Deux acteurs à la carrière remarquable. Deux amoureux comme au premier jour. Un couple actif qui vieillit en beauté. Rencontre avec les porte-parole de la Journée internationale des aînés.
Pourquoi avez-vous accepté d’être porte-parole de cet événement, qui a lieu le 1er octobre de chaque année?
Pierre: Parce qu’on se sent concernés. Ce mandat nous a été offert par la Conférence des Tables régionales de concertation des aînés du Québec. On ne connaissait pas cet ensemble d’organismes. Ils prennent le pouls des personnes âgées, des groupes com- munautaires qui s’en occupent et font des recommandations à la ministre responsable des Aînés.
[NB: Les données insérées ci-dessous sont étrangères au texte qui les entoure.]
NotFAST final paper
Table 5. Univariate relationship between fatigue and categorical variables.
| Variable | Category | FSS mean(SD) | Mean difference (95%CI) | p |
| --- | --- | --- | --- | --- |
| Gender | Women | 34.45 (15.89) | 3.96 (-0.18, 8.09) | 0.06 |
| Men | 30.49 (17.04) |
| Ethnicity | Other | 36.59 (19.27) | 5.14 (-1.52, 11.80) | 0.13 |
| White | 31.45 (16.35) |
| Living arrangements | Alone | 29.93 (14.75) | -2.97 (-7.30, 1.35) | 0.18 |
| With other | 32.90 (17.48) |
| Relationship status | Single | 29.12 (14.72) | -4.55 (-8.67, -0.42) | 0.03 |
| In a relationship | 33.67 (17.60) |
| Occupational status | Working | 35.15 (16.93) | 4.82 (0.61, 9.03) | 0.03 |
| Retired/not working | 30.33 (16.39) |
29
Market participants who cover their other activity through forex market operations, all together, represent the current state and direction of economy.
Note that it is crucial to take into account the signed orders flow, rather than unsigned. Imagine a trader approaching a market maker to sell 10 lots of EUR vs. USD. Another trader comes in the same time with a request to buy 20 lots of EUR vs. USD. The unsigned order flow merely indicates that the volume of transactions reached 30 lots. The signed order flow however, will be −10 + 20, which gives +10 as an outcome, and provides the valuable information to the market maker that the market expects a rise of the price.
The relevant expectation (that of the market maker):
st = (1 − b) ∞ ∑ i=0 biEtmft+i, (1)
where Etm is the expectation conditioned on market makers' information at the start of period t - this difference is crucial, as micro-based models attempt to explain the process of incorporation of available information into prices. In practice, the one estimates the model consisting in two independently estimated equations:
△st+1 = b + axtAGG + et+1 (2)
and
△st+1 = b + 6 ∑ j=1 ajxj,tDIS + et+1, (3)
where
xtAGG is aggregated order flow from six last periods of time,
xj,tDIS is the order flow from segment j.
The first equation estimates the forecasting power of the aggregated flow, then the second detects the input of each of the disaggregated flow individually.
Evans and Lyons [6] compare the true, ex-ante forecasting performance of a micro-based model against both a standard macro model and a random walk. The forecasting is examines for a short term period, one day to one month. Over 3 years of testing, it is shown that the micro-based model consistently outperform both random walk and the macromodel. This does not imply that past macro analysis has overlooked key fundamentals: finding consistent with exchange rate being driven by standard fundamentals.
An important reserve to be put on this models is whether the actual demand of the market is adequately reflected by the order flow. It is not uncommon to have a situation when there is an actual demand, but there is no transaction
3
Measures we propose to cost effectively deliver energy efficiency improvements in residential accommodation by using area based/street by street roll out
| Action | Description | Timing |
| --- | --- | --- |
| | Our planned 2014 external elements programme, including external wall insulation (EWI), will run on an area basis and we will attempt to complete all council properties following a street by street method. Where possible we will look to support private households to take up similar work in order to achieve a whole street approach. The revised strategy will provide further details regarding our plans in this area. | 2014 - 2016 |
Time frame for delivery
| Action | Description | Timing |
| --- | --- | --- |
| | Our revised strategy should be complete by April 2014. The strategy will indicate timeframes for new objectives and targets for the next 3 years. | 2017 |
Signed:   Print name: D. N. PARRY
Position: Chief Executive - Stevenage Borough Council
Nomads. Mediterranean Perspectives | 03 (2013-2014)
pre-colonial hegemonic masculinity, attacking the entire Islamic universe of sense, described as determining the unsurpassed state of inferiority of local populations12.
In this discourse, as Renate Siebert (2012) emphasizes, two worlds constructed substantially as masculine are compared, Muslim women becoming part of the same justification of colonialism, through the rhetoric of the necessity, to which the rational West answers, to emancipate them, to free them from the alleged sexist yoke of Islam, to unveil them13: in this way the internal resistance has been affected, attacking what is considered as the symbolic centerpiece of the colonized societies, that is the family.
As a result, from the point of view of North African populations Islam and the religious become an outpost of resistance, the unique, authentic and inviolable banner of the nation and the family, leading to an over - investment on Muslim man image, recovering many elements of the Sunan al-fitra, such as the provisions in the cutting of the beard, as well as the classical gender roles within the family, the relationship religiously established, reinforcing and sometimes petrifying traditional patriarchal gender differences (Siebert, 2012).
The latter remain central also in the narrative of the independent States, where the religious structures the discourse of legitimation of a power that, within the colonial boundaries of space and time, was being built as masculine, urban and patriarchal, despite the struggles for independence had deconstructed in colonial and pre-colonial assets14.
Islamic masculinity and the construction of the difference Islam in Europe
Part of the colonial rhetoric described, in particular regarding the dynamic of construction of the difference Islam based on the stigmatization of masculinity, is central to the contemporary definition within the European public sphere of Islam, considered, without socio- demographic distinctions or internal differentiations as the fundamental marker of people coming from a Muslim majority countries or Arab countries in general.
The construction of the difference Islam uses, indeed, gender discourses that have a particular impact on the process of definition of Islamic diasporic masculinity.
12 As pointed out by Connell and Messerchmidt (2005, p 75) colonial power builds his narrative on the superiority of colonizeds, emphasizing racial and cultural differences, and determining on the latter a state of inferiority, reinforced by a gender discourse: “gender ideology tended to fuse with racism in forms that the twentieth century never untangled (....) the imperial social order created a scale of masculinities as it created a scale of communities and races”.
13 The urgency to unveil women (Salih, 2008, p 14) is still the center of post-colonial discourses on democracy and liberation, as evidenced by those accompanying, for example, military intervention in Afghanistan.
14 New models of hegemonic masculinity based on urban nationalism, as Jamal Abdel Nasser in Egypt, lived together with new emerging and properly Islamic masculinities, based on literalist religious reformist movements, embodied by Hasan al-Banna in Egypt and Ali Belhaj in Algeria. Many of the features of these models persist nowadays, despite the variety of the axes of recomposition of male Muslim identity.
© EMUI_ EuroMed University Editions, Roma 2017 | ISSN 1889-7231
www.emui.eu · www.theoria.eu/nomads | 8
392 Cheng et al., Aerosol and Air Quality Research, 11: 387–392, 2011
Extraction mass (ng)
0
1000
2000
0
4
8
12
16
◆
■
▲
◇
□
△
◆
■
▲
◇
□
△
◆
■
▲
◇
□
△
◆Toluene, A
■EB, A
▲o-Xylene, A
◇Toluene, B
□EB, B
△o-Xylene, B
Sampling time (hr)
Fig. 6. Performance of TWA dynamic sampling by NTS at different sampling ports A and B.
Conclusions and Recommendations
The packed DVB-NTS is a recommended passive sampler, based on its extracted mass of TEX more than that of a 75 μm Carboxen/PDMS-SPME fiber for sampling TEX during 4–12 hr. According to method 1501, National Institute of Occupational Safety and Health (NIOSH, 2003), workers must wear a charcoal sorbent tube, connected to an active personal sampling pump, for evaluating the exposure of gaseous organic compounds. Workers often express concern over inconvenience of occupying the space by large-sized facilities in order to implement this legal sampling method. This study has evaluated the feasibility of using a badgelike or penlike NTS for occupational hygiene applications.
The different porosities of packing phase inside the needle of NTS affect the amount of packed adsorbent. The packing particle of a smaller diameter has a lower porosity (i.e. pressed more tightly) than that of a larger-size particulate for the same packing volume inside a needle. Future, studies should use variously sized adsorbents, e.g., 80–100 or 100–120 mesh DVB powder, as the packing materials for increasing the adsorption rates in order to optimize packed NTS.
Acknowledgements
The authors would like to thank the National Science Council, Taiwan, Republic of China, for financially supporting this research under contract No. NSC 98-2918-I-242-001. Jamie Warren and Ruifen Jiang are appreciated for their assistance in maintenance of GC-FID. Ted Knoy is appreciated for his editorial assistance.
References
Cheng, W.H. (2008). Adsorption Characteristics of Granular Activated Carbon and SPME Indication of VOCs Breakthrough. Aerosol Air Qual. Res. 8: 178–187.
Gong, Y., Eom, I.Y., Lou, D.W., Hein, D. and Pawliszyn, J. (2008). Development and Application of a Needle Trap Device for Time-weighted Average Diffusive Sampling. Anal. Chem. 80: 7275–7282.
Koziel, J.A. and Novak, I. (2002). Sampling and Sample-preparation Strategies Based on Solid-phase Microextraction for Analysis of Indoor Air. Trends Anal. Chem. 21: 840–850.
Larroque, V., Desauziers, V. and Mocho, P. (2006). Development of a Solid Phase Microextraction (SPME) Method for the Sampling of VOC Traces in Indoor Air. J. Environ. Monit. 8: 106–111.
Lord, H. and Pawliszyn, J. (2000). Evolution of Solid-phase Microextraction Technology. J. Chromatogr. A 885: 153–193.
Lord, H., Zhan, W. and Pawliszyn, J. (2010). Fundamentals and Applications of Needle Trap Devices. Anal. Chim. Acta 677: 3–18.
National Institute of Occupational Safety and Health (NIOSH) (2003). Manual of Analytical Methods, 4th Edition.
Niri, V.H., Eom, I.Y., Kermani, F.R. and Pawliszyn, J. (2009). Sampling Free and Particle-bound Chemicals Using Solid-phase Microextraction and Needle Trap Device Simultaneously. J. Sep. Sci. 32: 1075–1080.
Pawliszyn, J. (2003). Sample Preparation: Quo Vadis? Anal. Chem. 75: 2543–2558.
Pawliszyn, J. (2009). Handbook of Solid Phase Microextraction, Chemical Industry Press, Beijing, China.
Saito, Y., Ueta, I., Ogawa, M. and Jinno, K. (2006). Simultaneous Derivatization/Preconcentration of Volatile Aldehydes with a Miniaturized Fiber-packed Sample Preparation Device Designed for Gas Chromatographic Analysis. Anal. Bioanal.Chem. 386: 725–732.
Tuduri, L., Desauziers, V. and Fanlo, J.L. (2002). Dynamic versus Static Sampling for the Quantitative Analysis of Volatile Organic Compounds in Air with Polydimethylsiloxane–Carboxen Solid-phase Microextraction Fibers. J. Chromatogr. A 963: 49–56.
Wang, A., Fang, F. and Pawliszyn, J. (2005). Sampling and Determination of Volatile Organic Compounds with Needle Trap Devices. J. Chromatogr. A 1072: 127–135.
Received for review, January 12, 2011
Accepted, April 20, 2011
Avant d’accepter, j’ai voulu consulter leurs rapports. J’ai trouvé leurs recommandations très sensées, leur travail, efficace. Cette journée est l’occasion de réfléchir à la situation des aînés, qui n’est, bien sûr, pas la même pour tout le monde, et de garder cette question vivante dans l’actualité.
Marie: On parle beaucoup des femmes, de la communauté LGBTQ, des minorités visibles. Mais je pense que les grands oubliés dans notre société, ce sont les personnes âgées. Alors, qu’on les mette en valeur grâce à cette journée, je trouve ça important.
Quels enjeux vous touchent quant à la façon dont sont traités et perçus les aînés dans notre société?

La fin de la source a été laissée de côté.